Nachfragen von Bürgern geben Anlass für die Annahme, dass es in letzter Zeit häufiger zu betrügerischen Anrufen kommt, in denen sich Anrufer als Mitarbeiter des Amtsgerichts Hamburg ausgeben. Berichtet wird von folgenden Vorgehensweisen:

Die Anrufer teilen mit, Mitarbeiter des Amtsgerichts Hamburg zu sein und erklären,

… es sei bekannt geworden, dass die Kontodaten des Angerufenen ins Ausland verkauft  worden seien. Er, der Angerufene, müsse in nächster Zeit mit einer Abbuchung von seinem Konto rechnen. Dies könne er jedoch dadurch abwenden, dass er 119,-- Euro auf ein bestimmtes Konto überweise.   

… der Angerufene habe eine „Sammelklage gewonnen“ und könne nun eine Geldzahlung zwischen 900,-- und 1.500,-- Euro erwarten. Demnächst werde ein Postbote mit einem Einschreiben vorbeikommen, das gegen Zahlung von 119,-- Euro angenommen werden solle.

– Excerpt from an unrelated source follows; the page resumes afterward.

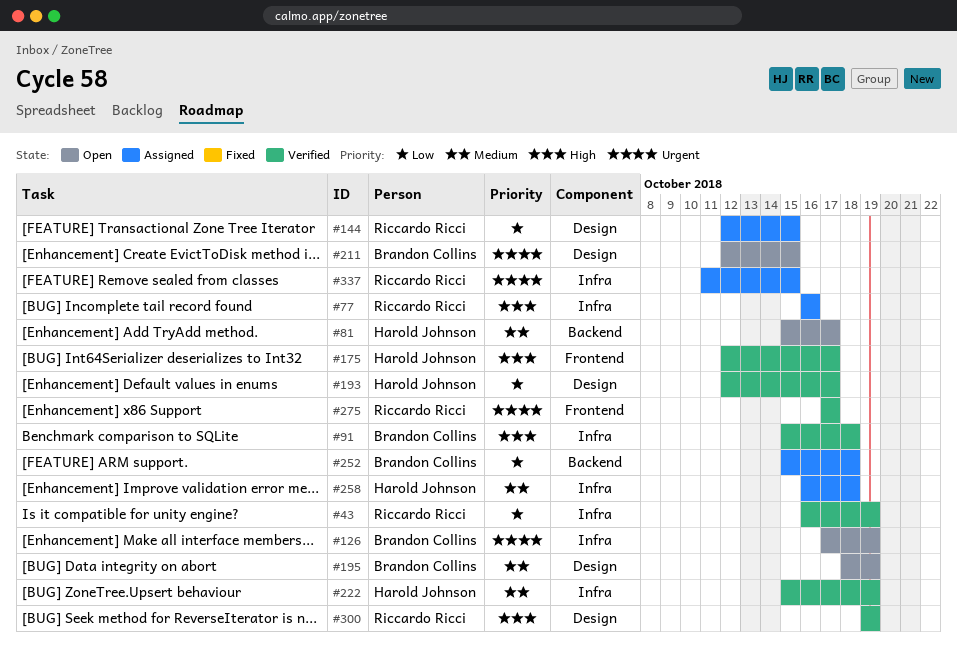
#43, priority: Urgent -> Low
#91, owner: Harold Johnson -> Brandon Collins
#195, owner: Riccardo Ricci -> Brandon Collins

… der Angerufene habe bei einem Glücksspiel gewonnen. Man wolle ihn darüber informieren, dass die weitere Teilnahme an dem Glücksspiel kostenpflichtig sei und 700,-- Euro bezahlt werden müssten.

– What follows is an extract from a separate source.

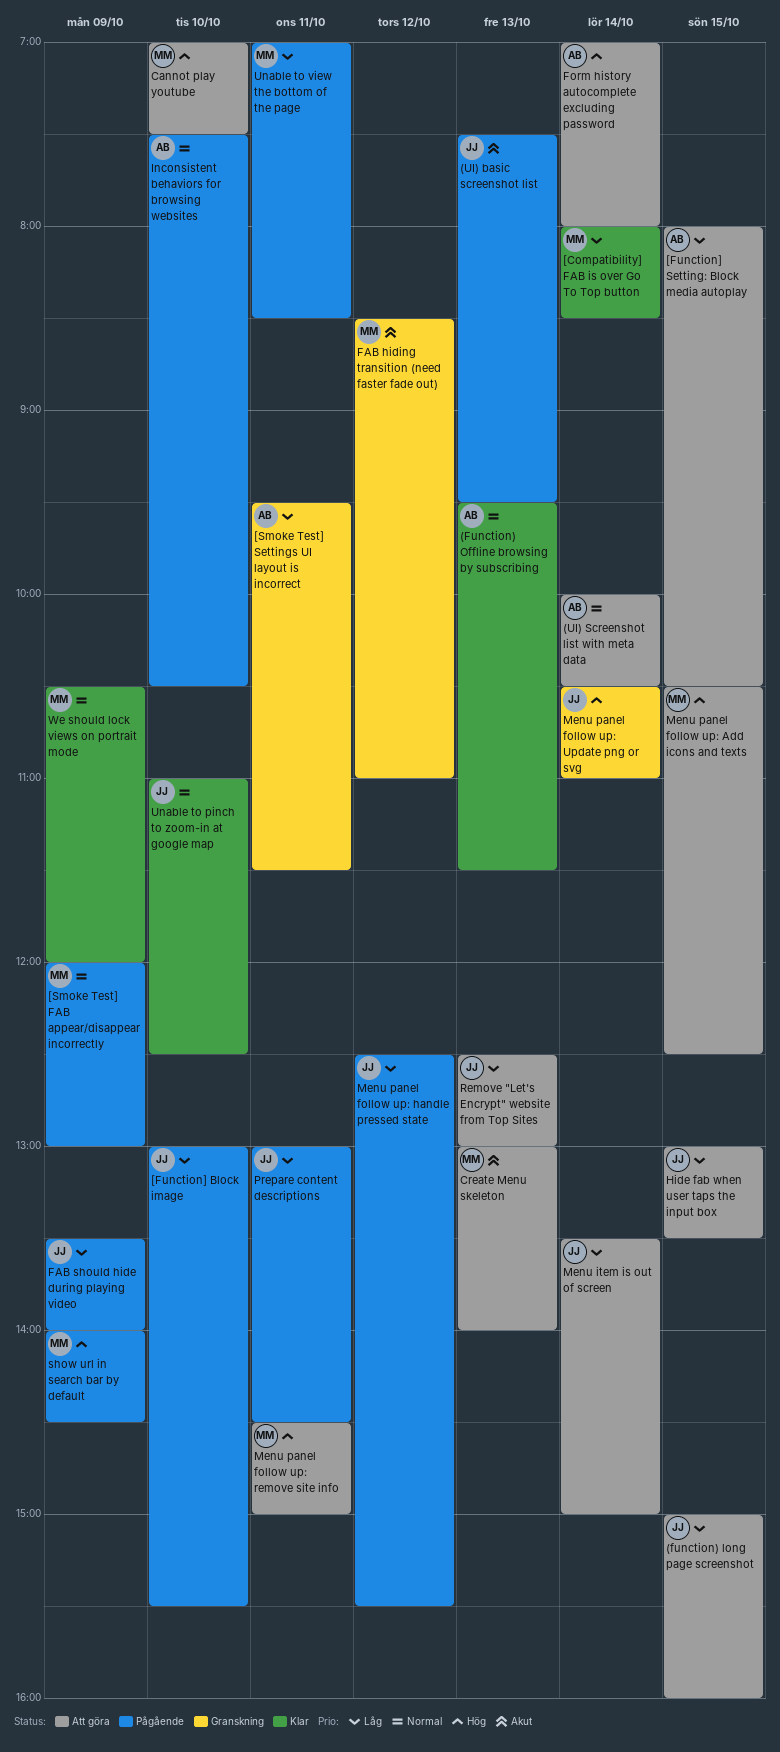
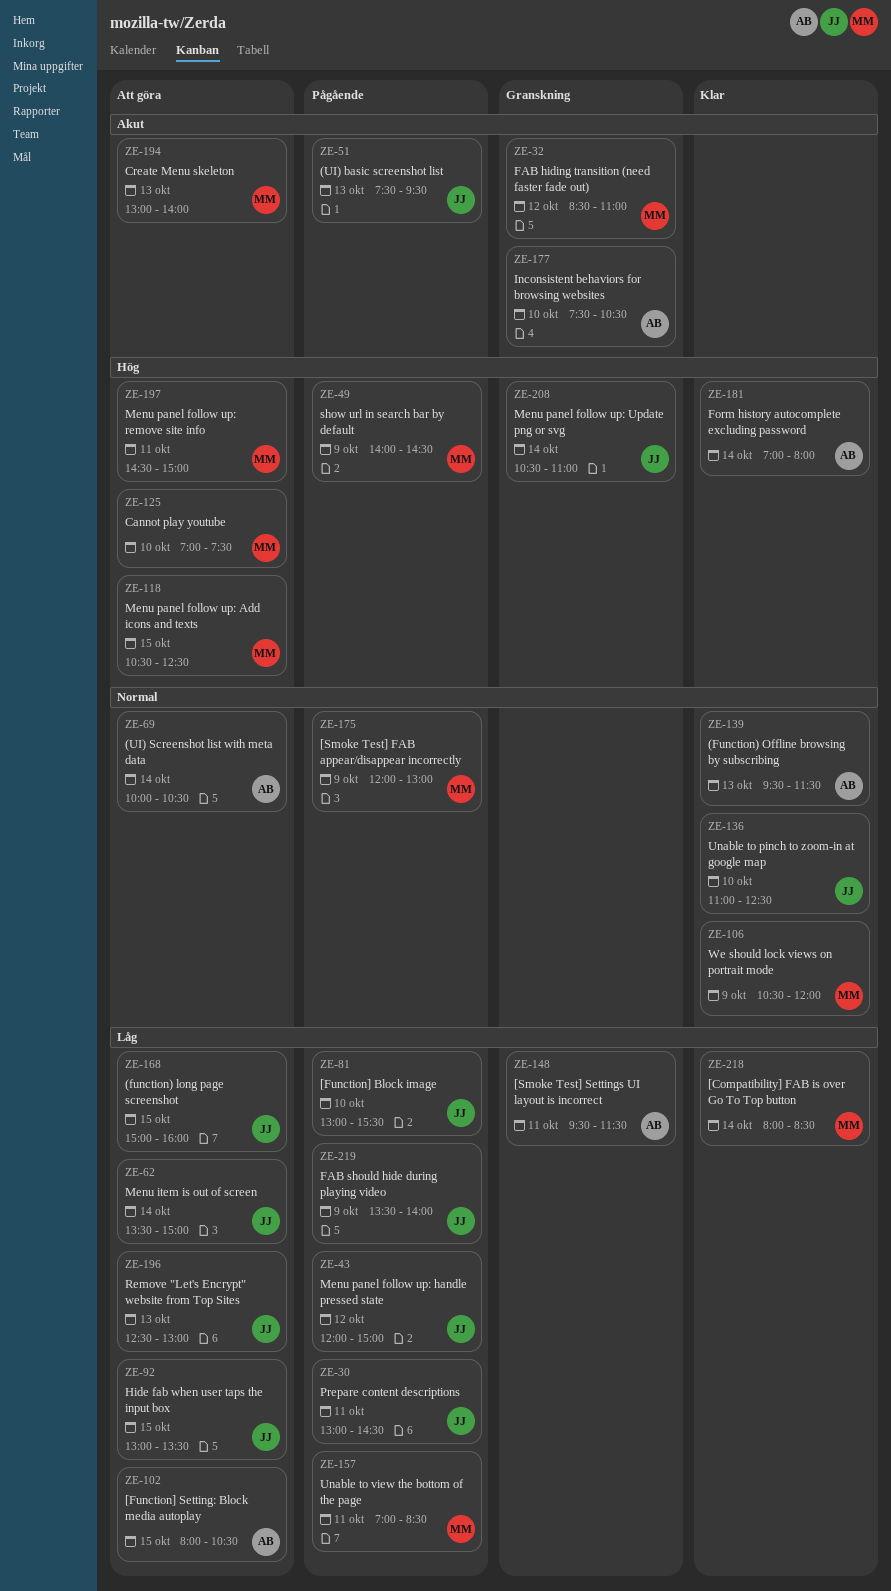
Form history autocomplete excluding password, status: Att göra -> Klar
Inconsistent behaviors for browsing websites, status: Pågående -> Granskning
Inconsistent behaviors for browsing websites, priority: Normal -> Akut
Menu panel follow up: handle pressed state, begins: 12:30 -> 12:00
Menu panel follow up: handle pressed state, ends: 15:30 -> 15:00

Die Gerichtspressestelle weist darauf hin, dass Bürger von den Gerichten nicht telefonisch zu Zahlungen aufgefordert werden. Zahlungsaufforderungen erfolgen schriftlich unter Angabe des betroffenen Gerichtsverfahrens und des gerichtlichen Aktenzeichens. Zahlungen sind zudem nur an die Justizkasse zu leisten. Auch werden gerichtliche Schreiben nicht per Nachnahme versandt.